#### Problem A
Substitute "oil purchases" for "imports" in the Peak Oil passage, and write out the part between "Imagine what" and "a ‘war on terrorism’.", inclusive.
#### Problem B
Extend the Peak Oil passage past its final sentence.

#### Passage provided

· · · · · · ·

Keith wrote: Karen,
The big problem with all this secrecy over the true Saudi Arabian reserves is
that further spikes due to other temporary problems -- terrorist incidents,
corruption in Nigeria, strikes in Norway or Venezuela, etc -- go far higher
than they would do otherwise. It would also expose American foreign policy more
starkly. KH
Yes, I agree.
Imagine what
might be if Americans had taken Jimmy Carter seriously…at least when he signed
the Carter Doctrine he tried to preempt America’s growing dependence on foreign
imports, unlike this administration, going into year 4 of a ‘war on terrorism’.
At least today
with increasing awareness thanks in no small part to the internet, there are
wise folk taking preventive steps like installing solar in their homes, scaling
back their consumption and debt, and learning what permaculture gardening can
do for them to make the transition from cheap oil a bit easier. But for those
vast multitudes, rising energy costs mean everything about modern life is going
to be affected, regardless of those who say it won’t happen “soon”.
Some argue
that Peak Oil is just another myth, just as some argue that climate change is
not happening significantly, its all cyclical. But today’s world is much more
populated and interdependent that the last millennium, and we’ve collectively impacted
more of our natural resources than our ancestors. We will survive, in what
conditions are uncertain, but in the meantime, wouldn’t it be prudent to take
precautionary measures? KwC
For those of you who have yet to
review any of the growing body of research and writing on Peak Oil/Hubberts
Peak, but were afraid to ask, this is a good short
version explaining the hype. So far, the Bush-Cheney administration
energy policy has focused on taking the Saudis at their word, while acquiring
squatters rights over valuable real estate and making deals with unsavory
neighbors wed normally shun. KwC
The Vanishing Mirage
of Saudi Oil: Dwindling reserves may end the Petroleum Age.
Commentary by Michael T. Klare, LA
Times, June 27, 2005
For those oil enthusiasts who believe that petroleum will remain abundant for
decades to come among them, the president, vice president and their many
friends in the oil industry any talk of an imminent "peak" in global
oil production and an ensuing decline can be easily countered with a simple
mantra: "Saudi Arabia, Saudi Arabia, Saudi Arabia."

· · · · · · ·

#### Given information
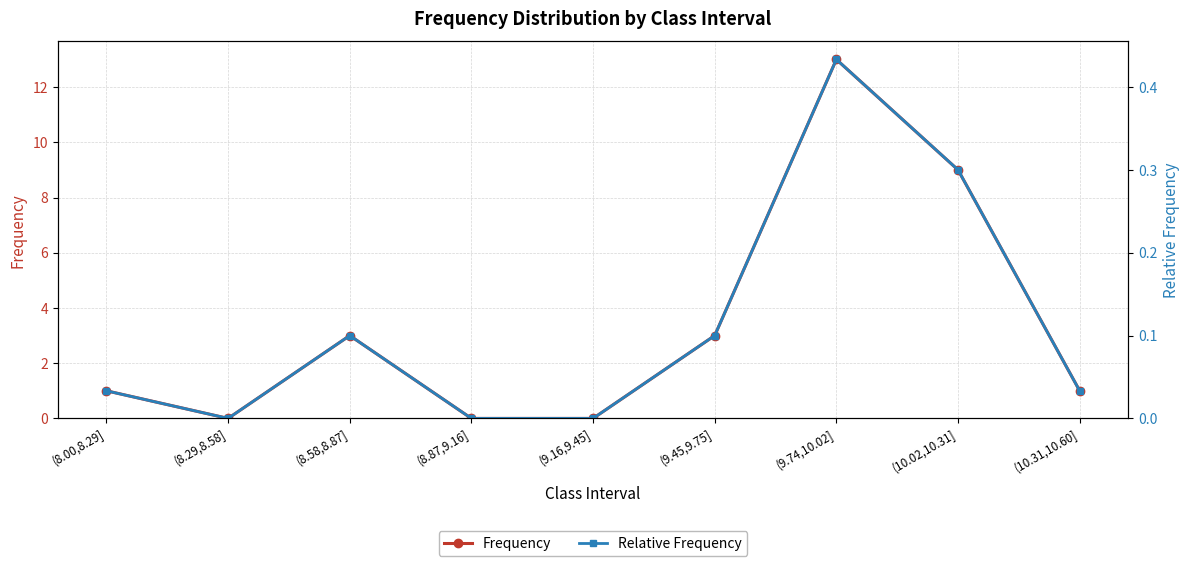

How many data points in Relative Frequency are above 0?

6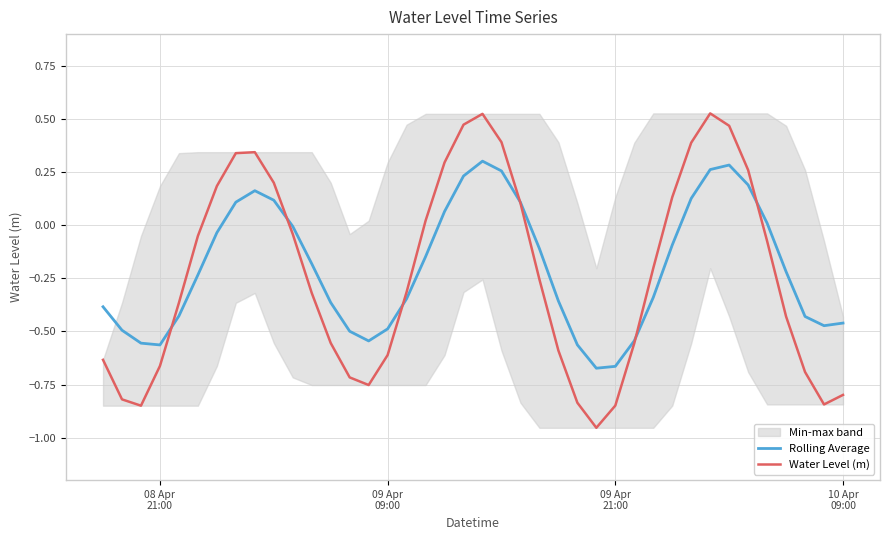

How many negative values does the Rolling Average series have?

27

· · · · · · ·

#### Exercise output A
Imagine what
might be if Americans had taken Jimmy Carter seriously…at least when he signed
the Carter Doctrine he tried to preempt America’s growing dependence on foreign
oil purchases, unlike this administration, going into year 4 of a ‘war on terrorism’.

#### Exercise output B
Not only will the Saudis pump extra oil now to alleviate global shortages, as
is claimed, but they will keep pumping more in the years ahead to quench our
insatiable thirst for energy. And when the kingdom's existing fields run dry,
lo, it will begin pumping from other fields that are just waiting to be
exploited. This is the basis for the administration's contention that we can
continue to increase our yearly consumption of oil, rather than conserve what's
left and begin the transition to a post-petroleum economy. But that may not be
the case. In a newly released book, investment banker Matthew R. Simmons
convincingly demonstrates that, far from being capable of increasing its
output, Saudi Arabia is about to face exhaustion of its giant fields and will
probably experience a sharp decline in output relatively soon. He also argues
that there is little chance that Saudi Arabia will ever discover new fields
that can take up the slack from those now in decline.
If Simmons is right about Saudi Arabian oil production and the official dogma
is wrong we can kiss the era of abundant petroleum goodbye forever. This is so
for a simple reason: Saudi Arabia is the world's leading oil producer, and
there is no other major supplier (or combination of suppliers) capable of
making up for the loss in Saudi production if its output falters.
According to the U.S. Department of Energy, Saudi Arabia possesses about
one-fourth of the world's proven oil reserves, an estimated 264 billion
barrels. Also, the Saudis are believed to harbor additional reserves containing
another few hundred-billion barrels. On this basis, the department asserts that
"Saudi Arabia is likely to remain the world's largest oil producer for the
foreseeable future."
Consider the DOE's projections. Because of the rapidly growing international
thirst for petroleum much of it coming from the United States and Europe, but
an increasing share from China, India and other developing nations the world's
expected requirement for petroleum is projected to jump from 77 million barrels
per day in 2001 to 121 million barrels by 2025. Fortunately, says the DOE,
global oil output will also rise by this amount in the years ahead. But over
one-fourth of this additional oil about 12.3 million barrels per day will have
to come from Saudi Arabia.
The problem is, if you take away Saudi Arabia's 12.3 million barrels, there is
no possibility of satisfying anticipated world demand in 2025.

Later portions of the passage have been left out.